BİLİMSEL ARAŞTIRMALARLA 5 ALTERNATİF HATTAN BİRİ SEÇİLDİ
Zaten bu hususlarda en küçük bir eksiklik, yanlışlık, usulsüzlük olsaydı şimdiye kadar çoktan ortaya çıkardı. Mevcut güzergah 5 ayrı alternatif arasından bilimsel çalışmalara göre en makul ve verimli hat olarak seçildi. 11 ayrı üniversiteden 51 bilim insanı ile toplamda 204 uzman görev yaptı. Kanal hattı boyunca 304 ayrı yerde 17 bin metrenin üzerinde sondaj 248 jeofizik etüd gerçekleştirildi. 3 bin 500 kişi görev aldı bay Kemal. Biz neyi nerede kiminle yapacağımızı çok iyi biliriz. Bak bu bir çeşme açılış töreni değil. Bir çeşme musluk takma töreni de değil. Dünyada örnek kanallardan bir tanesinin temelini atıyoruz.

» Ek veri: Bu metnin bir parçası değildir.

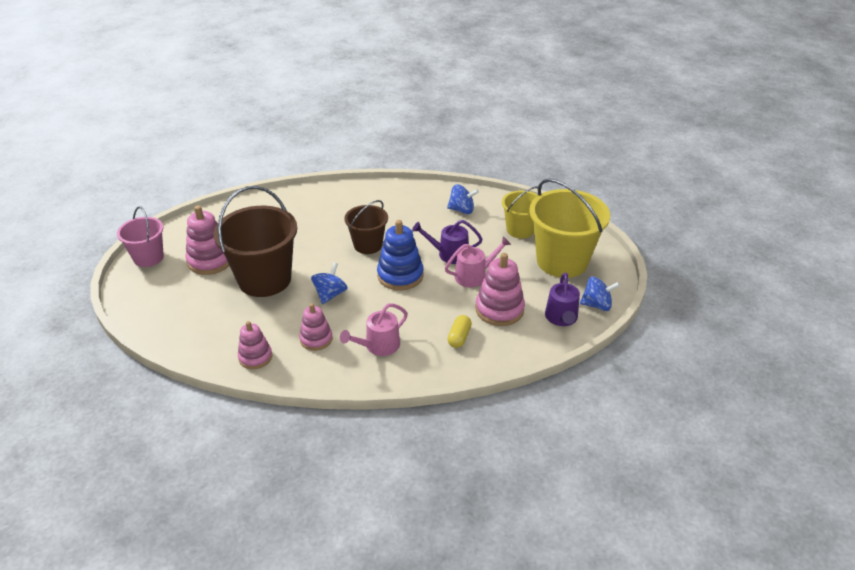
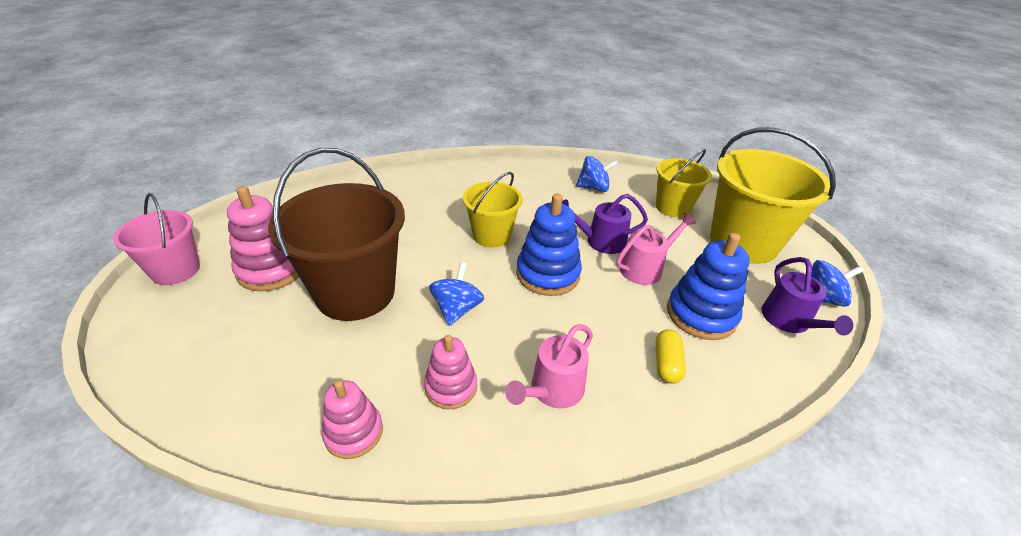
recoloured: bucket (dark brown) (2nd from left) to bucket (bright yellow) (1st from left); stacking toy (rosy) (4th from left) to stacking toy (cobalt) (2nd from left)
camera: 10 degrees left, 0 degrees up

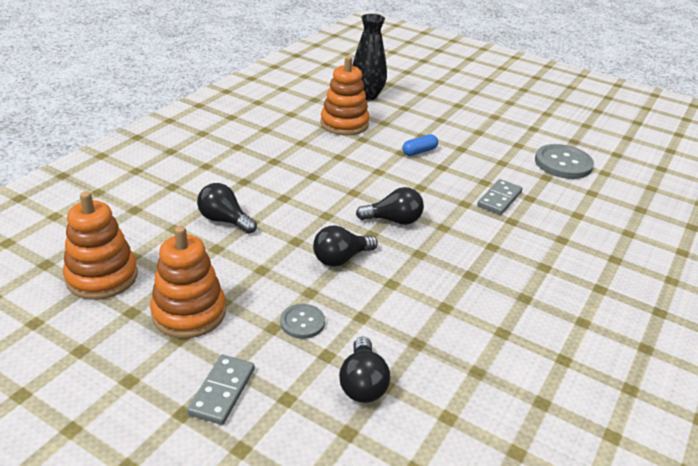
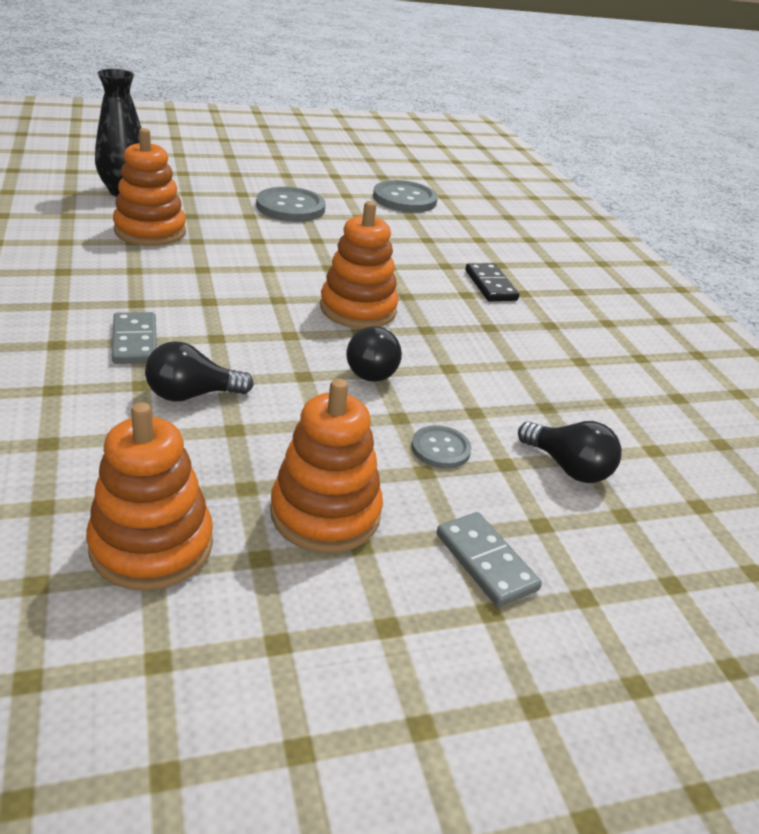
removed: capsule (cobalt)
added: button (gray) (1st from left); domino (ebony)
moved: domino (gray) (2nd from left in the first image) to domino (gray) (1st from left)
replaced: lightbulb (ebony) (4th from left) to stacking toy (bright orange) (4th from left)
camera: 50 degrees left, 0 degrees up

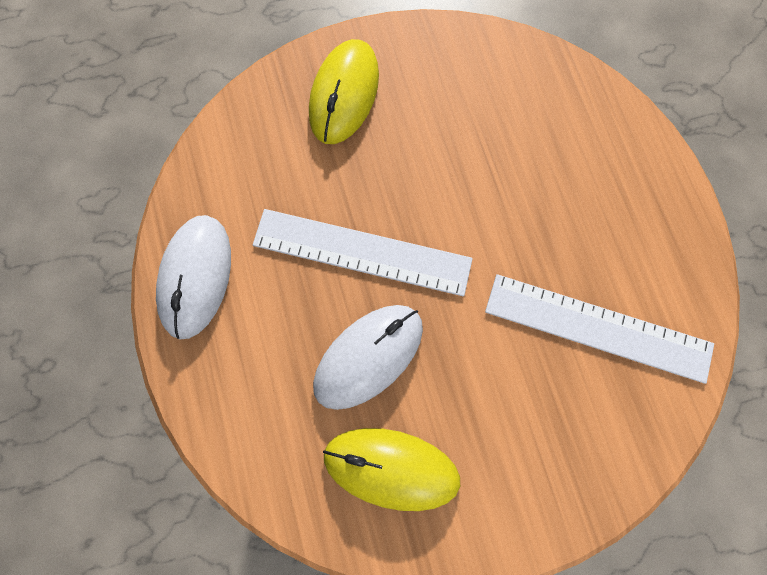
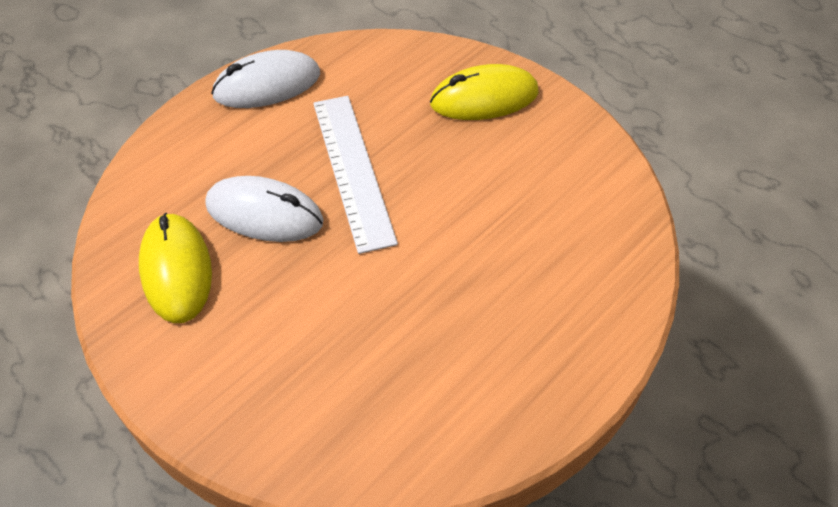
removed: straightedge (white) (2nd from left)
camera: 60 degrees right, 20 degrees down

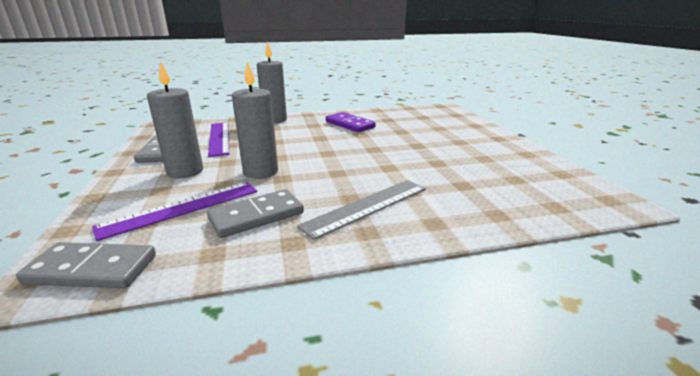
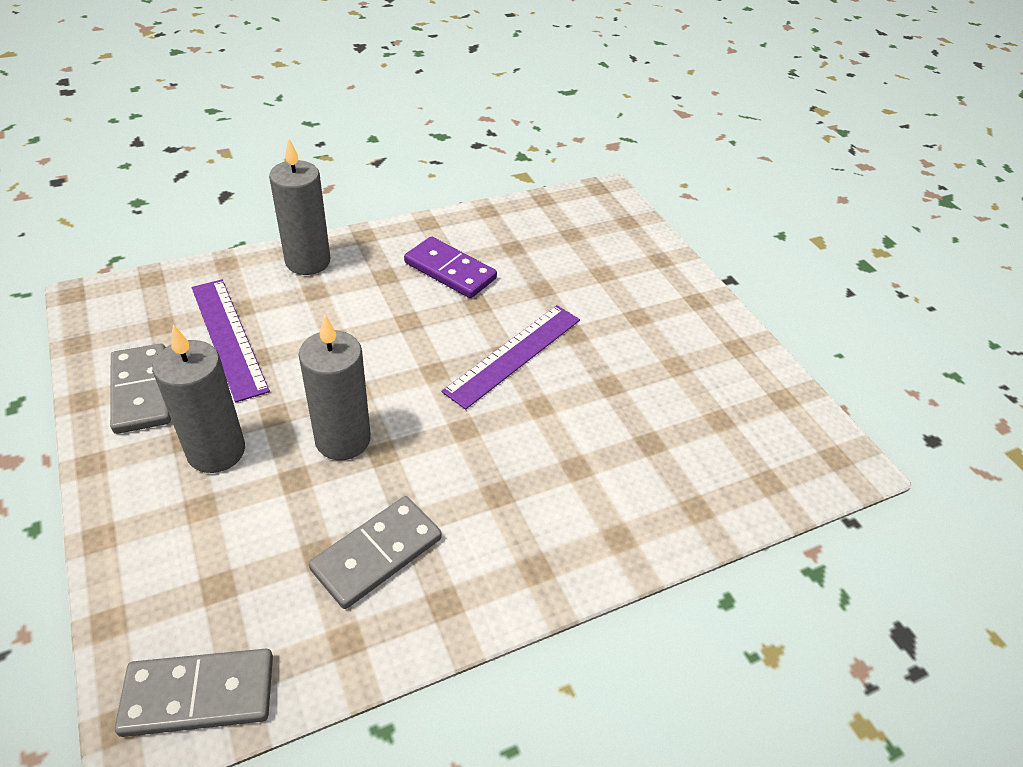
removed: straightedge (gray)
moved: straightedge (royal purple) (1st from left in the first image) to straightedge (royal purple) (2nd from left)
camera: 15 degrees left, 20 degrees up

ÇED RAPORU RAHATLIKLA VERİLEBİLİR
Tam Karadeniz’e çıkıyoruz sağ tarafta bir lojistik merkezi ve muhteşem bir liman. Ülkemizin dış ticaretine yeni bir soluk getirecek. Kanalın her iki yanında planlanan 500 bin nüfuslu yerleşim alanlarının da İstanbul’un merkezindeki baskıyı ortadan kaldıracağına inanıyoruz. Kanal İstanbul, dünyanın en çevreci projesi olarak hayata geçirilecektir.
Bir şeyi daha bilmeleri lazım, Çevre ve Şehircilik Bakanlığı dediğimiz zaman bir duracaksın. ÇED raporlarını rahatlıkla Çevre ve Şehircilik Bakanlığı verir, verebilir bunu da öğreneceksiniz.